Dans la région Asie-Pacifique par exemple, une initiative conduite par l’OIT a permis l’élaboration et la publication d’un nouveau manuel de formation intitulé WARM (le sigle anglais pour «Ajustement du travail pour recycler et gérer les déchets»), spécifiquement consacré aux travailleurs qui ramassent les déchets. WARM, qui a été expérimenté à Fidji et qui est maintenant utilisé dans d’autres pays de la région, cherche les moyens par lesquels l’énergie de la communauté pourrait être mise à contribution pour améliorer la sécurité du recyclage et de la gestion des déchets par les travailleurs.

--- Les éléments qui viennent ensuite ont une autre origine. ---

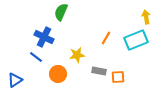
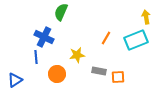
blue line: rotated 48 degrees clockwise
orange circle: moved 1 px left
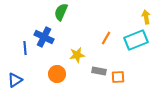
blue line: moved 11 px left, 9 px up
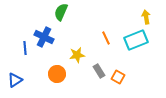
orange line: rotated 56 degrees counterclockwise
gray rectangle: rotated 48 degrees clockwise
orange square: rotated 32 degrees clockwise
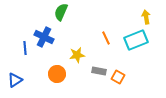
gray rectangle: rotated 48 degrees counterclockwise
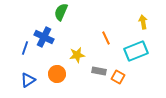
yellow arrow: moved 3 px left, 5 px down
cyan rectangle: moved 11 px down
blue line: rotated 24 degrees clockwise
blue triangle: moved 13 px right
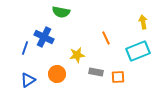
green semicircle: rotated 102 degrees counterclockwise
cyan rectangle: moved 2 px right
gray rectangle: moved 3 px left, 1 px down
orange square: rotated 32 degrees counterclockwise
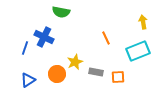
yellow star: moved 2 px left, 7 px down; rotated 14 degrees counterclockwise
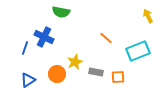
yellow arrow: moved 5 px right, 6 px up; rotated 16 degrees counterclockwise
orange line: rotated 24 degrees counterclockwise
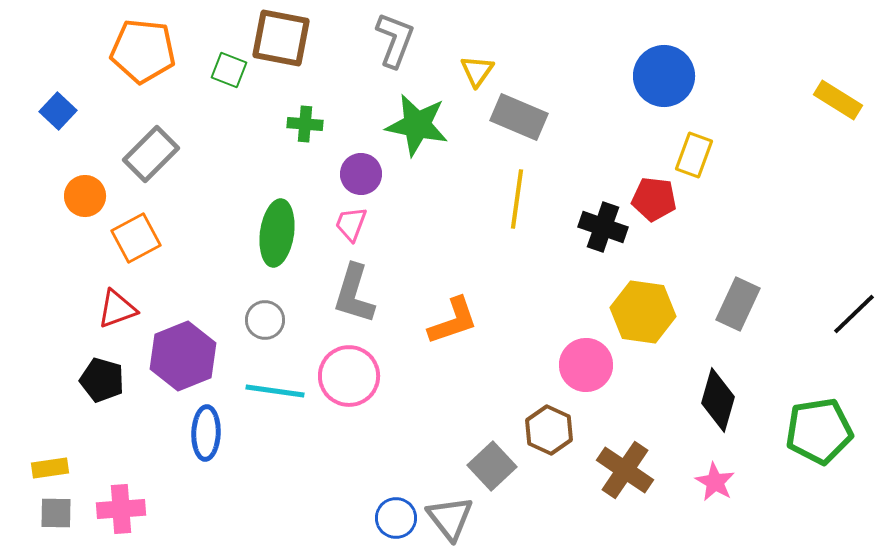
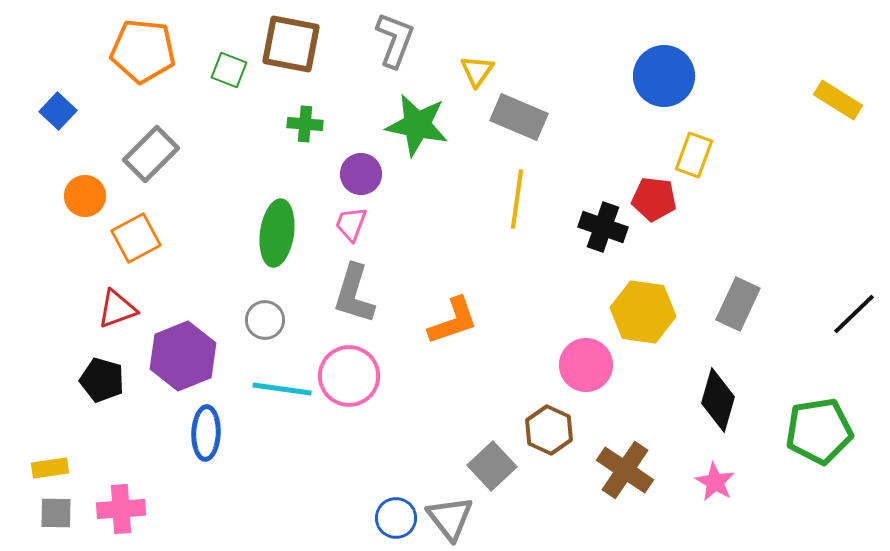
brown square at (281, 38): moved 10 px right, 6 px down
cyan line at (275, 391): moved 7 px right, 2 px up
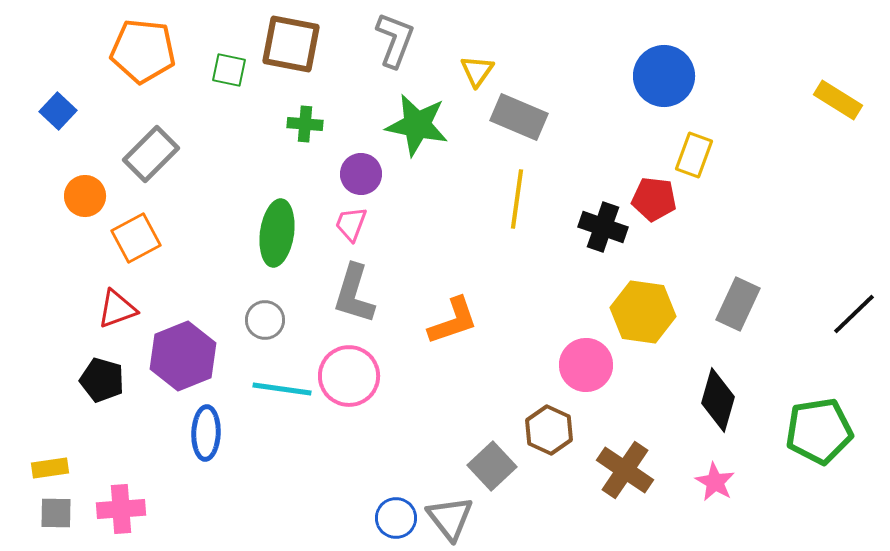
green square at (229, 70): rotated 9 degrees counterclockwise
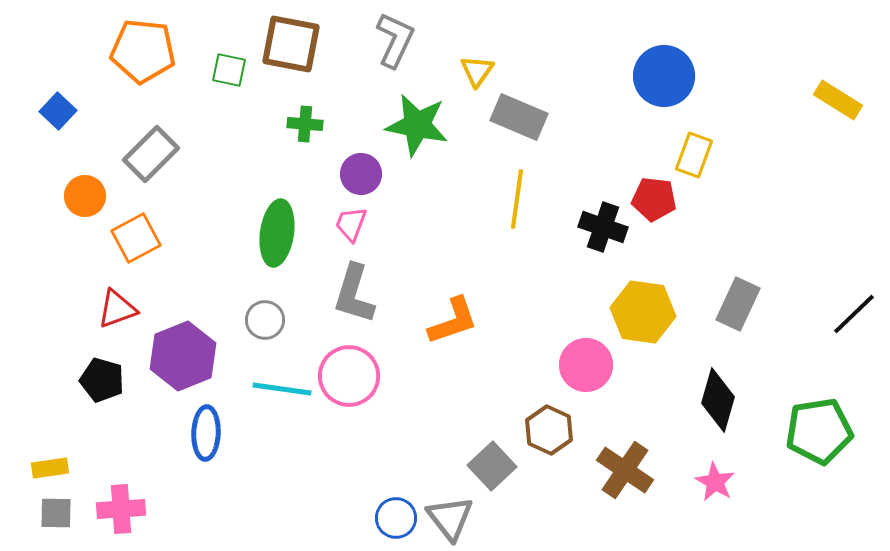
gray L-shape at (395, 40): rotated 4 degrees clockwise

Ce type d’initiatives se multiplie rapidement car les mandants de l’OIT à travers le monde, du Bangladesh au Kenya ou à la Guyane, sont à la recherche de conseil et d’assistance directe pour faire face aux dimensions sociale et d’emploi du changement climatique et d’une économie écologiquement plus rationnelle. Par conséquent, le programme Emplois verts prend de l’ampleur en étendue et en volume et (avec l’appui du Centre international de formation de Turin) met particulièrement l’accent sur la gestion des connaissances et le renforcement des capacités à travers l’OIT et le système des Nations Unies.

Pour Kees van der Ree et d’autres collègues du BIT impliqués dans ces initiatives, le message concerne l’intégration de l’agenda des emplois verts dans l’appel de l’OIT en faveur du travail décent. «Le changement climatique est bien plus qu’une simple question d’environnement, nous sommes face à une transformation majeure de nos sociétés et de nos économies. La conversion à une société durable, à faibles émissions de carbone, doit être aussi équitable que possible, précise-t-il. Les emplois verts posent deux grandes questions éthiques: celle de la justice sociale et celle du changement climatique et d’un environnement qui permette la survie de l’espèce humaine à long terme. Je pense qu’on ne peut résoudre l’une sans l’autre.»

1 OIT, PNUE, OIE, CSI. Emplois verts: pour un travail décent dans un monde durable, à faibles émissions de carbone, Genève, 2008.